Je saute sur mon vélo et je m’apprête à partir. Mon père, encore sur le BS, est à la maison. Il me demande où je vais. Je lui explique que cet endroit embauche et que je vais y faire application. Il m’offre d’aller m’y reconduire. Je le remercie mais je décline, je suis parfaitement capable d’y aller par mes propres moyens. Il insiste, me disant que c’est loin, qu’il fait froid, que ça va aller plus vite, etc. Devant son insistance, je suis bien obligé d’accepter.
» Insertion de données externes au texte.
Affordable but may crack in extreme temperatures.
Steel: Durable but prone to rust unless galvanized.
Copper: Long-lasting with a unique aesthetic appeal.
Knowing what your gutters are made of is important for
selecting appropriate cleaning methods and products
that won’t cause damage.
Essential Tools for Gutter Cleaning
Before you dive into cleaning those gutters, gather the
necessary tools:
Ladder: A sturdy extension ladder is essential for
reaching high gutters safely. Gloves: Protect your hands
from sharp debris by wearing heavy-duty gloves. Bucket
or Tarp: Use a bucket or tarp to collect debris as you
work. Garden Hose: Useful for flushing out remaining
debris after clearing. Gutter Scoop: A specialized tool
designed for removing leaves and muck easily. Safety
Il m’y reconduit en auto. Il se stationne devant la porte. Je débarque. À ma grande surprise, je le vois débarquer aussi. Je lui demande :
« Pourquoi tu débarques? »
« Moi aussi je me cherche une job. Y’en ont peut-être pour moi aussi. »
Et le voilà qui me suit. J’ouvre la porte et entre. J’arrive vers le patron qui est assis derrière son bureau. Il me demande :
« Est-ce que je peux vous aider? »
Sans me laisser le temps de répondre, mon père lui dit :
« Oui, mon ti-gars, y se cherche une job. Est-ce que vous en auriez une pour lui? »
Le patron m’a regardé comme si j’étais un attardé mental. Et c’est normal. De quoi d’autre est-ce que je pouvais avoir l’air, face à lui? J’étais là, un grand gars de 20 ans, et j’ai mon pôpa avec moi qui vient parler à ma place, pour lui demander une job à ma place, comme si j’étais trop imbécile, à 20 ans, pour être capable de parler pour moi-même.
Et le fait qu’il se cherchait lui-même un emploi, pour justifier le fait qu’il m’a suivi? Bidon! Jamais il ne s’est porté candidat. Il s’est juste contenté de m’infantiliser aux yeux de la direction.
Est-ce que j’ai eu la job? Évidemment que non!
Parce qu’en obtenant cet emploi, j’aurais commencé à être indépendant d’eux financièrement. Ça aurait été la première étape vers mon émancipation. Et à l’époque, je ne me doutais pas que ça allait à l’encontre de leur désir le plus cher. Celui de toujours rester des parents qui s’occupent de leur enfant.
Voilà pourquoi ma mère mettait ses efforts dans le but de me garder enfant à mes propres yeux. Tandis que mon père mettait les siens afin de me garder enfant aux yeux des autres.